> **Items**
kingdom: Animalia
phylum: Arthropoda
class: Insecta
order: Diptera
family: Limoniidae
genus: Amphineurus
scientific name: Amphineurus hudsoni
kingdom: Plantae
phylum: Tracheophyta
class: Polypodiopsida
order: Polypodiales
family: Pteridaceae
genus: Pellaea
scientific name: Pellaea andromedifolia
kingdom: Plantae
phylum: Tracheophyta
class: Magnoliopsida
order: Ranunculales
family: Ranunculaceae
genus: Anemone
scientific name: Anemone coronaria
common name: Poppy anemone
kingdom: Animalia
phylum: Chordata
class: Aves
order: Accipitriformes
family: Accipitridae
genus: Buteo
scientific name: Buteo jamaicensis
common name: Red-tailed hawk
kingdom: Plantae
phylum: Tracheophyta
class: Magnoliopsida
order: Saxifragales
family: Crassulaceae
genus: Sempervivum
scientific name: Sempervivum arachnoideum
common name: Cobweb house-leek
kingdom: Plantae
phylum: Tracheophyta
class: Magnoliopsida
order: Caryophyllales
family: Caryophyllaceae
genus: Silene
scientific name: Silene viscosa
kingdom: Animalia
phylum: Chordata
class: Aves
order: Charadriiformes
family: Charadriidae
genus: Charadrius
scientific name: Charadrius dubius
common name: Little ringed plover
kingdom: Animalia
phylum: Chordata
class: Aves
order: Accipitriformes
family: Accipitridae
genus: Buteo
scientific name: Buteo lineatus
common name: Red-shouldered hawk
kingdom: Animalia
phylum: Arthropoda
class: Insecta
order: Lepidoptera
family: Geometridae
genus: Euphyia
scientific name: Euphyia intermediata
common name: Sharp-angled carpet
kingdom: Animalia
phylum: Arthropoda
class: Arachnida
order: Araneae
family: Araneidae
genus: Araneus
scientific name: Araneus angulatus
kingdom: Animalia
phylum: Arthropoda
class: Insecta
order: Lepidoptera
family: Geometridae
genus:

> **The exercise**
Lay out each line of the listing above as a JSON array of strings, one string per line, with blank lines omitted.

> **Exercise output**
[
  "kingdom: Animalia",
  "phylum: Arthropoda",
  "class: Insecta",
  "order: Diptera",
  "family: Limoniidae",
  "genus: Amphineurus",
  "scientific name: Amphineurus hudsoni",
  "kingdom: Plantae",
  "phylum: Tracheophyta",
  "class: Polypodiopsida",
  "order: Polypodiales",
  "family: Pteridaceae",
  "genus: Pellaea",
  "scientific name: Pellaea andromedifolia",
  "kingdom: Plantae",
  "phylum: Tracheophyta",
  "class: Magnoliopsida",
  "order: Ranunculales",
  "family: Ranunculaceae",
  "genus: Anemone",
  "scientific name: Anemone coronaria",
  "common name: Poppy anemone",
  "kingdom: Animalia",
  "phylum: Chordata",
  "class: Aves",
  "order: Accipitriformes",
  "family: Accipitridae",
  "genus: Buteo",
  "scientific name: Buteo jamaicensis",
  "common name: Red-tailed hawk",
  "kingdom: Plantae",
  "phylum: Tracheophyta",
  "class: Magnoliopsida",
  "order: Saxifragales",
  "family: Crassulaceae",
  "genus: Sempervivum",
  "scientific name: Sempervivum arachnoideum",
  "common name: Cobweb house-leek",
  "kingdom: Plantae",
  "phylum: Tracheophyta",
  "class: Magnoliopsida",
  "order: Caryophyllales",
  "family: Caryophyllaceae",
  "genus: Silene",
  "scientific name: Silene viscosa",
  "kingdom: Animalia",
  "phylum: Chordata",
  "class: Aves",
  "order: Charadriiformes",
  "family: Charadriidae",
  "genus: Charadrius",
  "scientific name: Charadrius dubius",
  "common name: Little ringed plover",
  "kingdom: Animalia",
  "phylum: Chordata",
  "class: Aves",
  "order: Accipitriformes",
  "family: Accipitridae",
  "genus: Buteo",
  "scientific name: Buteo lineatus",
  "common name: Red-shouldered hawk",
  "kingdom: Animalia",
  "phylum: Arthropoda",
  "class: Insecta",
  "order: Lepidoptera",
  "family: Geometridae",
  "genus: Euphyia",
  "scientific name: Euphyia intermediata",
  "common name: Sharp-angled carpet",
  "kingdom: Animalia",
  "phylum: Arthropoda",
  "class: Arachnida",
  "order: Araneae",
  "family: Araneidae",
  "genus: Araneus",
  "scientific name: Araneus angulatus",
  "kingdom: Animalia",
  "phylum: Arthropoda",
  "class: Insecta",
  "order: Lepidoptera",
  "family: Geometridae",
  "genus:"
]